The challenge, however, was that from a producer perspective, it was getting hard to track analytics on all these events to hand back to the proprietors running events. Once the event size got large enough, the analytics system, (which was powered by Datastore) started to slow significantly when updating.
When you’re talking about Datastore, this type of problem comes up all the time, and is simple to identify: Contention
Review, entity contention
Simply put, Datastore contention occurs when a single entity or entity group is updated too rapidly. The datastore will queue concurrent requests to wait their turn, but if the number of edits on an entity is too high, things will eventually slow down (as the requests stack up) until time-out errors are thrown.
The most common way this limitation gets encountered is when you update an entity with every request — for example, counting the number of views to a page on your site.
Or in the case of Nomad Socialite: Updating the analytics data for an event meant keeping a running count of the number of users logged in, and all their related data sets.
Now, when this happens, there’s lots of ways to address it, from a code perspective (I’ll leave you to this document for some of the more common ones).
From my perspective though, there’s only one good solution : Sharding.
Sharding to the rescue
As we’ve discussed before, Datastore runs on top of Bigtable, and thus is at the mercy of it’s performance characteristics.
If you need to update an entity at a higher rate than Bigtable permits, then you can use replication to accomplish your task.
Sharding effectively duplicates an entity and uses some manual load balancing to write updates to the clones randomly instead of all to the same item.

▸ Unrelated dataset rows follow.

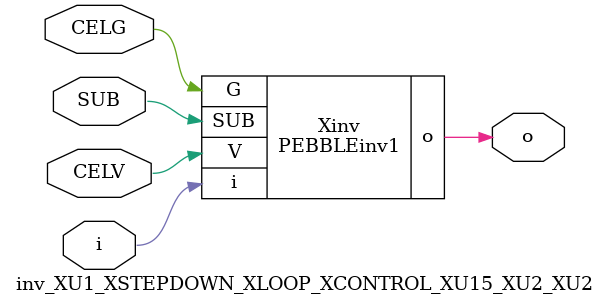
<source format=v>



module PEBBLEinv1 ( o, G, SUB, V, i );

  input V;
  input i;
  input G;
  output o;
  input SUB;
endmodule

//Celera Confidential Do Not Copy inv_XU1_XSTEPDOWN_XLOOP_XCONTROL_XU15_XU2_XU2
//Celera Confidential Symbol Generator
//5V Inverter
module inv_XU1_XSTEPDOWN_XLOOP_XCONTROL_XU15_XU2_XU2 (CELV,CELG,i,o,SUB);
input CELV;
input CELG;
input i;
input SUB;
output o;

//Celera Confidential Do Not Copy inv
PEBBLEinv1 Xinv(
.V (CELV),
.i (i),
.o (o),
.SUB (SUB),
.G (CELG)
);
//,diesize,PEBBLEinv1

//Celera Confidential Do Not Copy Module End
//Celera Schematic Generator
endmodule

</source>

The result is that each clone is partially updated (and the data is not the same between them). When you read, later, fetch all the copies and sum them together on the client. Using this strategy, you would store N copies of the same entity allowing N times higher rate of writes than supported by a single entity.
To prove this, we wrote a small test and then did a 60 minute Load test via Artillery in order to simulate users. In the Google Cloud console, we can see the execution time looks like for trying to update a single entity counter for users.
We can also see that in our sharded version, performance is drastically better:
Notice that the execution time drops considerably since there’s less contention on the entities themselves.